* [Extrait à lire]
###
Des rendements céréaliers en baisse, des stocks fourragers d'ores et déjà entamés, une ultime et chiche récolte betteravière avant la fermeture de l'usine de Bourdon, la plus vieille sucrerie française (1836), hypothéquant 4.000 ha de cultures à valeur ajoutée et source de co-produits locaux pour l'alimentation animale et enfin des accords commerciaux qui font toujours l'actualité, malgré l'entrée en vigueur du premier (le Ceta) il y a maintenant plus de deux ans (le 21 septembre 2017) et l'enterrement du second (le Mercosur) par le président de la République le 23 août dernier, pour cause de reniements du Brésil sur ses engagements environnementaux. Voici quelques éléments, non exhaustifs, caractérisant la conjoncture à la veille de l'ouverture du Sommet de l'élevage à Cournon (Puy-de-Dôme). Et on ne parle pas des grands prédateurs.

Résultat : la décapitalisation est palpable. En août, les abattages de vaches allaitantes sont en hausse de 2,9 % sur un an, « probable conséquence de la sècheresse », notent les services statistiques du ministère de l'Agriculture. Le cours de la vache « R » est passé en deçà du niveau de 2018 et demeure significativement décroché de la moyenne 2014-2018.

Clause de sauvegarde

Le ministre de l'Agriculture, attendu le mercredi 2 octobre, sait à quoi s'en tenir. « On parlera de tout cela à Cournon, peut-être pas dans une ambiance aussi sereine », avait anticipé Didier Guillaume lors d'un discours le 10 septembre dernier au Space à Rennes (Ille-et-Vilaine). Nul doute que le ministre de l'Agriculture poursuivra son œuvre de démystification du Ceta, en évoquant « les 12 tonnes de bœuf importées en l'espace de deux ans », « les cinq à dix laboratoires européens labellisés pour réaliser les contrôles au Canada », « les 36 fermes canadiennes » concernées et labellisées, « les procédures de contrôle à l'entrée de l'UE ».

Le ministre s'était efforcé de donner des gages quant aux interrogations portant sur le recours aux farines animales. « On va tout regarder dans le détail », a dit Didier Guillaume. « Si ça ne va pas, le président de la République fera jouer la clause de sauvegarde ».
###
* [Consigne] Selon l'extrait, de combien les abattages de vaches allaitantes ont-ils progressé sur un an au mois d'août ? Les données qui viennent ensuite n'ont aucun lien avec l'extrait.
###
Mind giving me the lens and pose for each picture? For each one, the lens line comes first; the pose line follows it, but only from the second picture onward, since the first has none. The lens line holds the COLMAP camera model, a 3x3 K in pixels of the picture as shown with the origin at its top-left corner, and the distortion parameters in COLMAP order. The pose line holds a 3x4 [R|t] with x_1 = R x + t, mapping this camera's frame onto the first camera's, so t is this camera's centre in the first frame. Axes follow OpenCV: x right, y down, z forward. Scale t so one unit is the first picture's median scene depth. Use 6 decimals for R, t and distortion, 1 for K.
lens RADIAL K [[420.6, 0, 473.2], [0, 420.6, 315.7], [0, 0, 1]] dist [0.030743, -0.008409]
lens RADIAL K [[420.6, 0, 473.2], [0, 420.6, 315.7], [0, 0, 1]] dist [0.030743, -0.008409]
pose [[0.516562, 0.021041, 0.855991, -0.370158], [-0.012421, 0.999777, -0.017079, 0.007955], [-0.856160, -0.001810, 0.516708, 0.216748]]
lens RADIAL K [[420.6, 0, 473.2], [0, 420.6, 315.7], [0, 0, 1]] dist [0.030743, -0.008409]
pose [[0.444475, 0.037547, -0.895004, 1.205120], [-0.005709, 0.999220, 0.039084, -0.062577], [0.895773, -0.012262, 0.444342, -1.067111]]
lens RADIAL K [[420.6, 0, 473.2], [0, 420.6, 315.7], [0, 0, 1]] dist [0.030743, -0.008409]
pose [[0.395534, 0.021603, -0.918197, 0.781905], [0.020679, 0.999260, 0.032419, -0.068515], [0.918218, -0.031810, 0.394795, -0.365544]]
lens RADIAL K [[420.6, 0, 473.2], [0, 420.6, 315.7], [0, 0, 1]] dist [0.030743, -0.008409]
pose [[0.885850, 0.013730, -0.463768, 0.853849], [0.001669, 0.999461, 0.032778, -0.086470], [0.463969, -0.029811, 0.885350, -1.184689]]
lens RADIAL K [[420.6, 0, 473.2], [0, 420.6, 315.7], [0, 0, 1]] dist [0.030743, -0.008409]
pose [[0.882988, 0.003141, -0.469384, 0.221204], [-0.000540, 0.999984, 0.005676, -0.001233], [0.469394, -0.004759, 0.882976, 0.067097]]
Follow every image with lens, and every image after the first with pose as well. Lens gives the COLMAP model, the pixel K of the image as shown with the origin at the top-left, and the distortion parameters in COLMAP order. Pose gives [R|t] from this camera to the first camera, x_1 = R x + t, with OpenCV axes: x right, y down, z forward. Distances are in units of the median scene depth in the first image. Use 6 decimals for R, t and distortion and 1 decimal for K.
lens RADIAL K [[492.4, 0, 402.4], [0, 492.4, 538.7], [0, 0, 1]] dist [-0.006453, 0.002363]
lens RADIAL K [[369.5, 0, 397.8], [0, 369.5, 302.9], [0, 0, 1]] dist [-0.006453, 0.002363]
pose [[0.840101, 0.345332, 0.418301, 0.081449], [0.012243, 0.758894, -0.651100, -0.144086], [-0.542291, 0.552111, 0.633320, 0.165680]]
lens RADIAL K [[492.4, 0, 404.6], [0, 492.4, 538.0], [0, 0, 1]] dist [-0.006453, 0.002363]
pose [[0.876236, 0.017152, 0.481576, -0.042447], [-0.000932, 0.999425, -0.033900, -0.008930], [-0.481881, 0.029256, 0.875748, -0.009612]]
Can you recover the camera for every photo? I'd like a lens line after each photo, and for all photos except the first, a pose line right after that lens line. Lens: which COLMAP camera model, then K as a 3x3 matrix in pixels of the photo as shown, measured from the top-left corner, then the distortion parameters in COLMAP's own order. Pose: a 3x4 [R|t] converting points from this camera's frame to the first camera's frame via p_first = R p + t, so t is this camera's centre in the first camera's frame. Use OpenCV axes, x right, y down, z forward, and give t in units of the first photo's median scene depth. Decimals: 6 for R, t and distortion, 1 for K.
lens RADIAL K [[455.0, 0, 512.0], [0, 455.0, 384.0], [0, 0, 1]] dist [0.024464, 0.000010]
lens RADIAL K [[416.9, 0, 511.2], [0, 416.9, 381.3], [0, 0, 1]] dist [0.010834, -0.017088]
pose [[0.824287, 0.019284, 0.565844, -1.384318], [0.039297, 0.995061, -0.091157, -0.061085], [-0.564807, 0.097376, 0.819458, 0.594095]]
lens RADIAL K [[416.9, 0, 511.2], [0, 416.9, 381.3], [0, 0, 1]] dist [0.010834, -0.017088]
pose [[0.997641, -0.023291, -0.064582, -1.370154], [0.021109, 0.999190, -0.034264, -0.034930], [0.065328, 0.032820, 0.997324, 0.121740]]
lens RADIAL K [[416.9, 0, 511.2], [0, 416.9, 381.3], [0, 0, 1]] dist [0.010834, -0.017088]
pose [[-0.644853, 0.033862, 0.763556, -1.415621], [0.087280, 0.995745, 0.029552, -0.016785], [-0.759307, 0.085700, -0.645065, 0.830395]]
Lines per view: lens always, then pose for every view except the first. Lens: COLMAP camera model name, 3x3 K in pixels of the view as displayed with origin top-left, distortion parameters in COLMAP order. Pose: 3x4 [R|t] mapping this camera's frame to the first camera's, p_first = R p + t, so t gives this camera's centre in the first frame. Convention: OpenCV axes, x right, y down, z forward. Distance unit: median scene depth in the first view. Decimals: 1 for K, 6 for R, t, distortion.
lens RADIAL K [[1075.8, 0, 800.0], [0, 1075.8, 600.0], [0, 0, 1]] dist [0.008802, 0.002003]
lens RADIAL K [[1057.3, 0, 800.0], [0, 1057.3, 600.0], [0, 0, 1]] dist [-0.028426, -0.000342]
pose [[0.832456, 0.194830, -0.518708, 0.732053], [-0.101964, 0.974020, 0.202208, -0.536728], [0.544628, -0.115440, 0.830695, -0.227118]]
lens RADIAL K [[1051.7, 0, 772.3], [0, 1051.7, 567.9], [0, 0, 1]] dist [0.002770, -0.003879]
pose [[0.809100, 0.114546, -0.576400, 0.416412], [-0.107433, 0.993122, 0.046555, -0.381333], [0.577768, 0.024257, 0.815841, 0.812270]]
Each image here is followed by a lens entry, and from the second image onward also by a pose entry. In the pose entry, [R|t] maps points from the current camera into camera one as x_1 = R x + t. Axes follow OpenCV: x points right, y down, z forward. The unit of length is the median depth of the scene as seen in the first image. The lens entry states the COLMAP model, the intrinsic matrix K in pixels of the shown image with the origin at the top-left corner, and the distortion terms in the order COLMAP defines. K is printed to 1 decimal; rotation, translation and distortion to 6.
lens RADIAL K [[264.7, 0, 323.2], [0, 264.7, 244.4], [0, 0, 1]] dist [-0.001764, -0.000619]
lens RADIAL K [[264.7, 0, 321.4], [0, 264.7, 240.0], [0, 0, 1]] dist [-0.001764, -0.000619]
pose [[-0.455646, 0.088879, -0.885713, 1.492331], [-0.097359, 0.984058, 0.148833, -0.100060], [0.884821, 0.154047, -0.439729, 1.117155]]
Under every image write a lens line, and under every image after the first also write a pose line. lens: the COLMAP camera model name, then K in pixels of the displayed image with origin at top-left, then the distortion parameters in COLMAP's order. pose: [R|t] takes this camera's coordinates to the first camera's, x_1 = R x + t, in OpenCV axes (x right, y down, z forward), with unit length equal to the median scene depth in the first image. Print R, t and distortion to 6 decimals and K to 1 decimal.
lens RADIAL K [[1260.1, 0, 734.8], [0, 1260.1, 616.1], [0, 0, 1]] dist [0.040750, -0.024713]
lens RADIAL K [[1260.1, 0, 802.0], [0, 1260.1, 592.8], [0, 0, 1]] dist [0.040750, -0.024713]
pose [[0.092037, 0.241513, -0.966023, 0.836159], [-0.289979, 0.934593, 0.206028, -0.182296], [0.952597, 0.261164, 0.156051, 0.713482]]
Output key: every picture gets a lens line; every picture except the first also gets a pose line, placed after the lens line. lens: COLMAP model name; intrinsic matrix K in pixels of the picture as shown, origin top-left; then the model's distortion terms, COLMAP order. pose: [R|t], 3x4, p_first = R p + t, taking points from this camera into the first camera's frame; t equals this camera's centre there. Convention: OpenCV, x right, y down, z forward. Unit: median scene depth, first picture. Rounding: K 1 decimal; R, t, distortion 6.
###
* [Réponse attendue] Ils ont progressé de 2,9 %.